Exact copy, no pictures: output each line below as it stands.

### RAW DATA

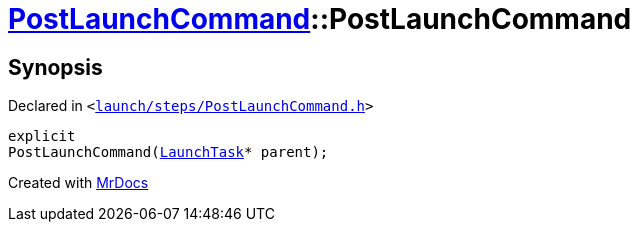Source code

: [#PostLaunchCommand-2constructor]
= xref:PostLaunchCommand.adoc[PostLaunchCommand]::PostLaunchCommand
:relfileprefix: ../
:mrdocs:


== Synopsis

Declared in `&lt;https://github.com/PrismLauncher/PrismLauncher/blob/develop/launcher/launch/steps/PostLaunchCommand.h#L24[launch&sol;steps&sol;PostLaunchCommand&period;h]&gt;`

[source,cpp,subs="verbatim,replacements,macros,-callouts"]
----
explicit
PostLaunchCommand(xref:LaunchTask.adoc[LaunchTask]* parent);
----



[.small]#Created with https://www.mrdocs.com[MrDocs]#
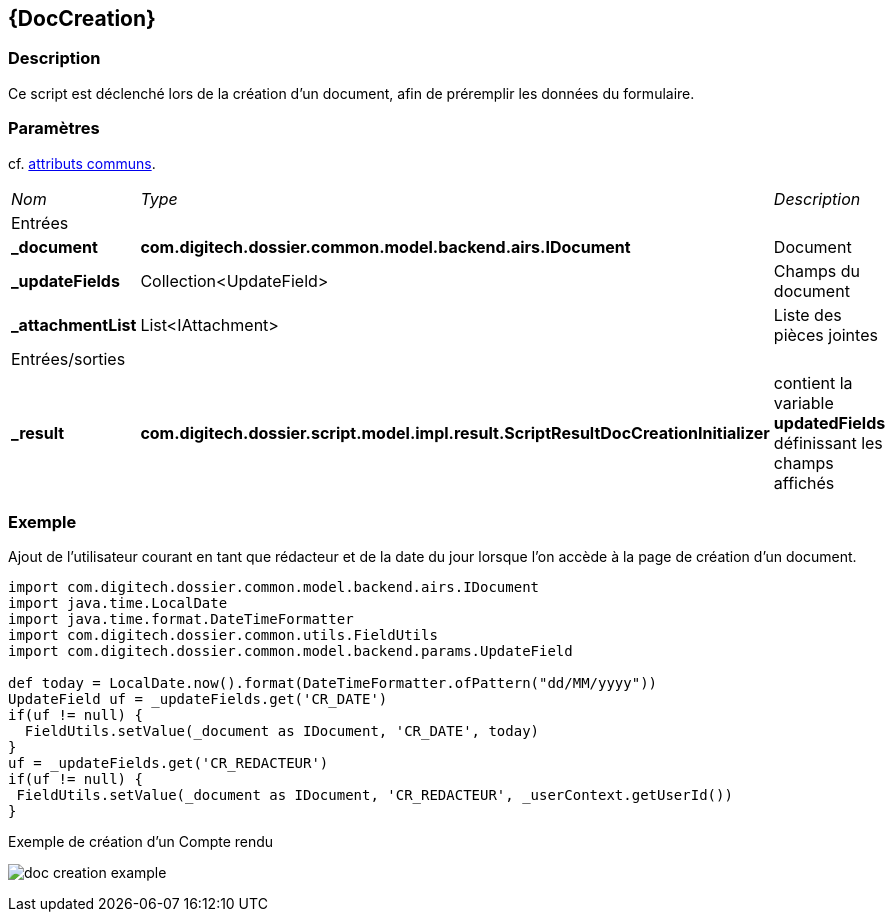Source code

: [[_10_DocCreation]]
== {DocCreation}

=== Description

Ce script est déclenché lors de la création d'un document, afin de préremplir les données du formulaire.

=== Paramètres

cf. <<_01_CommonData,attributs communs>>.

[options="noheader",cols="2a,2a,3a"]
|===
|[.sub-header]
_Nom_|[.sub-header]
_Type_|[.sub-header]
_Description_
3+|[.header]
Entrées
|*_document*|*com.digitech.dossier.common.model.backend.airs.IDocument*|Document
|*_updateFields*|Collection<UpdateField>|Champs du document
|*_attachmentList*|List<IAttachment>|Liste des pièces jointes
3+|[.header]
Entrées/sorties
|*_result*|*com.digitech.dossier.script.model.impl.result.ScriptResultDocCreationInitializer*|contient la variable *updatedFields* définissant les champs
affichés
|===

=== Exemple

Ajout de l'utilisateur courant en tant que rédacteur et de la date du jour lorsque l'on accède à la page de création d'un document.

[source, groovy]
----
import com.digitech.dossier.common.model.backend.airs.IDocument
import java.time.LocalDate
import java.time.format.DateTimeFormatter
import com.digitech.dossier.common.utils.FieldUtils
import com.digitech.dossier.common.model.backend.params.UpdateField

def today = LocalDate.now().format(DateTimeFormatter.ofPattern("dd/MM/yyyy"))
UpdateField uf = _updateFields.get('CR_DATE')
if(uf != null) {
  FieldUtils.setValue(_document as IDocument, 'CR_DATE', today)
}
uf = _updateFields.get('CR_REDACTEUR')
if(uf != null) {
 FieldUtils.setValue(_document as IDocument, 'CR_REDACTEUR', _userContext.getUserId())
}
----

.Exemple de création d'un Compte rendu
image:examples/doc_creation_example.png[]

######

-- WORKED SOLUTION --
Source code

: [#PostLaunchCommand-2constructor]
= xref:PostLaunchCommand.adoc[PostLaunchCommand]::PostLaunchCommand
:relfileprefix: ../
:mrdocs:


== Synopsis

Declared in `&lt;https://github.com/PrismLauncher/PrismLauncher/blob/develop/launcher/launch/steps/PostLaunchCommand.h#L24[launch&sol;steps&sol;PostLaunchCommand&period;h]&gt;`

[source,cpp,subs="verbatim,replacements,macros,-callouts"]
----
explicit
PostLaunchCommand(xref:LaunchTask.adoc[LaunchTask]* parent);
----



[.small]#Created with https://www.mrdocs.com[MrDocs]#
Source code

: [[_10_DocCreation]]
== {DocCreation}

=== Description

Ce script est déclenché lors de la création d'un document, afin de préremplir les données du formulaire.

=== Paramètres

cf. <<_01_CommonData,attributs communs>>.

[options="noheader",cols="2a,2a,3a"]
|===
|[.sub-header]
_Nom_|[.sub-header]
_Type_|[.sub-header]
_Description_
3+|[.header]
Entrées
|*_document*|*com.digitech.dossier.common.model.backend.airs.IDocument*|Document
|*_updateFields*|Collection<UpdateField>|Champs du document
|*_attachmentList*|List<IAttachment>|Liste des pièces jointes
3+|[.header]
Entrées/sorties
|*_result*|*com.digitech.dossier.script.model.impl.result.ScriptResultDocCreationInitializer*|contient la variable *updatedFields* définissant les champs
affichés
|===

=== Exemple

Ajout de l'utilisateur courant en tant que rédacteur et de la date du jour lorsque l'on accède à la page de création d'un document.

[source, groovy]
----
import com.digitech.dossier.common.model.backend.airs.IDocument
import java.time.LocalDate
import java.time.format.DateTimeFormatter
import com.digitech.dossier.common.utils.FieldUtils
import com.digitech.dossier.common.model.backend.params.UpdateField

def today = LocalDate.now().format(DateTimeFormatter.ofPattern("dd/MM/yyyy"))
UpdateField uf = _updateFields.get('CR_DATE')
if(uf != null) {
  FieldUtils.setValue(_document as IDocument, 'CR_DATE', today)
}
uf = _updateFields.get('CR_REDACTEUR')
if(uf != null) {
 FieldUtils.setValue(_document as IDocument, 'CR_REDACTEUR', _userContext.getUserId())
}
----

.Exemple de création d'un Compte rendu
image:examples/doc_creation_example.png[]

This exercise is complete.